Stored data entries:
***
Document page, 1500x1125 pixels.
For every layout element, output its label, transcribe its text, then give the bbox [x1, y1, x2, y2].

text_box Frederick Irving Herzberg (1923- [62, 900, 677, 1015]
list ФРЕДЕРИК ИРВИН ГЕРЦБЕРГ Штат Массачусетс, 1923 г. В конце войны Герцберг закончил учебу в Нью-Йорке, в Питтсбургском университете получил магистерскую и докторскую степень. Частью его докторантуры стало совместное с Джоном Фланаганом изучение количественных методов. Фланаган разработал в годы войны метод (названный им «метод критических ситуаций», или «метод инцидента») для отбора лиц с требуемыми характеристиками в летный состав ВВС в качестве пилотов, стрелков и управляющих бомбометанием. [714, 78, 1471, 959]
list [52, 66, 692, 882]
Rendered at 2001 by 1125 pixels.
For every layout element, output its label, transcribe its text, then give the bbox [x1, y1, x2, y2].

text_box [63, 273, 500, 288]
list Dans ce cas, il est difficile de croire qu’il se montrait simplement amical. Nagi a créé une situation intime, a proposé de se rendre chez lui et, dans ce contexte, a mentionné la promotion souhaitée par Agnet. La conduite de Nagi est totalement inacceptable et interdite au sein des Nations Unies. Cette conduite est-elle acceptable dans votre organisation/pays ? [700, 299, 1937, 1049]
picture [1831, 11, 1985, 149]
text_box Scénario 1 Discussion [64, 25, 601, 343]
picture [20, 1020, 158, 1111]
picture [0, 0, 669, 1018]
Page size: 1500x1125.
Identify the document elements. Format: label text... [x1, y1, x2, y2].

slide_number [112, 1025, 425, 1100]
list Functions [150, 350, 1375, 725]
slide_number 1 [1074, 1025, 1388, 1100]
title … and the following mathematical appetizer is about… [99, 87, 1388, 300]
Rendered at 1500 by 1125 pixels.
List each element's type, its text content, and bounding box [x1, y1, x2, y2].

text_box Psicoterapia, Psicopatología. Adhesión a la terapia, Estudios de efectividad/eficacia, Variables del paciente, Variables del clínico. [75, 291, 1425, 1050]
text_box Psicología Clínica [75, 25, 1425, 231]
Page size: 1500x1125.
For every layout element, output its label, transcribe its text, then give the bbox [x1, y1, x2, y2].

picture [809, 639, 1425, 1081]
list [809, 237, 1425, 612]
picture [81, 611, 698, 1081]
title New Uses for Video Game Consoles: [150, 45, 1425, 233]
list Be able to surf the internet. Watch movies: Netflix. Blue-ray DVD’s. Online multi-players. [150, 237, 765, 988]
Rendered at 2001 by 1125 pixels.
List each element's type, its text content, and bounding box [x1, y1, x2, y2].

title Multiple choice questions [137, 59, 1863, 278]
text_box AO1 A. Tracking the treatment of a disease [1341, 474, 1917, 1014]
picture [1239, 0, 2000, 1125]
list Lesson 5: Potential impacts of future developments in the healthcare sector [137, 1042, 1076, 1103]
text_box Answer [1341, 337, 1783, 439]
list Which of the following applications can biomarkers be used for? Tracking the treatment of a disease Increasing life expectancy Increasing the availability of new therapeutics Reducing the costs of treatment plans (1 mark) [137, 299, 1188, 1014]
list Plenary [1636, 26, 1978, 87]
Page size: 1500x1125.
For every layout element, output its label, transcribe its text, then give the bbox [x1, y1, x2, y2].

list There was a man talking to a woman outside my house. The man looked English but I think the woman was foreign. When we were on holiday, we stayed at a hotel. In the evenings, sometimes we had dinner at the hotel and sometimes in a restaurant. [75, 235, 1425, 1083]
***
### Required work
Return every record above exactly, line by line.

### Response to the exercise
Document page, 1500x1125 pixels.
For every layout element, output its label, transcribe its text, then give the bbox [x1, y1, x2, y2].

text_box Frederick Irving Herzberg (1923- [62, 900, 677, 1015]
list ФРЕДЕРИК ИРВИН ГЕРЦБЕРГ Штат Массачусетс, 1923 г. В конце войны Герцберг закончил учебу в Нью-Йорке, в Питтсбургском университете получил магистерскую и докторскую степень. Частью его докторантуры стало совместное с Джоном Фланаганом изучение количественных методов. Фланаган разработал в годы войны метод (названный им «метод критических ситуаций», или «метод инцидента») для отбора лиц с требуемыми характеристиками в летный состав ВВС в качестве пилотов, стрелков и управляющих бомбометанием. [714, 78, 1471, 959]
list [52, 66, 692, 882]
Rendered at 2001 by 1125 pixels.
For every layout element, output its label, transcribe its text, then give the bbox [x1, y1, x2, y2].

text_box [63, 273, 500, 288]
list Dans ce cas, il est difficile de croire qu’il se montrait simplement amical. Nagi a créé une situation intime, a proposé de se rendre chez lui et, dans ce contexte, a mentionné la promotion souhaitée par Agnet. La conduite de Nagi est totalement inacceptable et interdite au sein des Nations Unies. Cette conduite est-elle acceptable dans votre organisation/pays ? [700, 299, 1937, 1049]
picture [1831, 11, 1985, 149]
text_box Scénario 1 Discussion [64, 25, 601, 343]
picture [20, 1020, 158, 1111]
picture [0, 0, 669, 1018]
Page size: 1500x1125.
Identify the document elements. Format: label text... [x1, y1, x2, y2].

slide_number [112, 1025, 425, 1100]
list Functions [150, 350, 1375, 725]
slide_number 1 [1074, 1025, 1388, 1100]
title … and the following mathematical appetizer is about… [99, 87, 1388, 300]
Rendered at 1500 by 1125 pixels.
List each element's type, its text content, and bounding box [x1, y1, x2, y2].

text_box Psicoterapia, Psicopatología. Adhesión a la terapia, Estudios de efectividad/eficacia, Variables del paciente, Variables del clínico. [75, 291, 1425, 1050]
text_box Psicología Clínica [75, 25, 1425, 231]
Page size: 1500x1125.
For every layout element, output its label, transcribe its text, then give the bbox [x1, y1, x2, y2].

picture [809, 639, 1425, 1081]
list [809, 237, 1425, 612]
picture [81, 611, 698, 1081]
title New Uses for Video Game Consoles: [150, 45, 1425, 233]
list Be able to surf the internet. Watch movies: Netflix. Blue-ray DVD’s. Online multi-players. [150, 237, 765, 988]
Rendered at 2001 by 1125 pixels.
List each element's type, its text content, and bounding box [x1, y1, x2, y2].

title Multiple choice questions [137, 59, 1863, 278]
text_box AO1 A. Tracking the treatment of a disease [1341, 474, 1917, 1014]
picture [1239, 0, 2000, 1125]
list Lesson 5: Potential impacts of future developments in the healthcare sector [137, 1042, 1076, 1103]
text_box Answer [1341, 337, 1783, 439]
list Which of the following applications can biomarkers be used for? Tracking the treatment of a disease Increasing life expectancy Increasing the availability of new therapeutics Reducing the costs of treatment plans (1 mark) [137, 299, 1188, 1014]
list Plenary [1636, 26, 1978, 87]
Page size: 1500x1125.
For every layout element, output its label, transcribe its text, then give the bbox [x1, y1, x2, y2].

list There was a man talking to a woman outside my house. The man looked English but I think the woman was foreign. When we were on holiday, we stayed at a hotel. In the evenings, sometimes we had dinner at the hotel and sometimes in a restaurant. [75, 235, 1425, 1083]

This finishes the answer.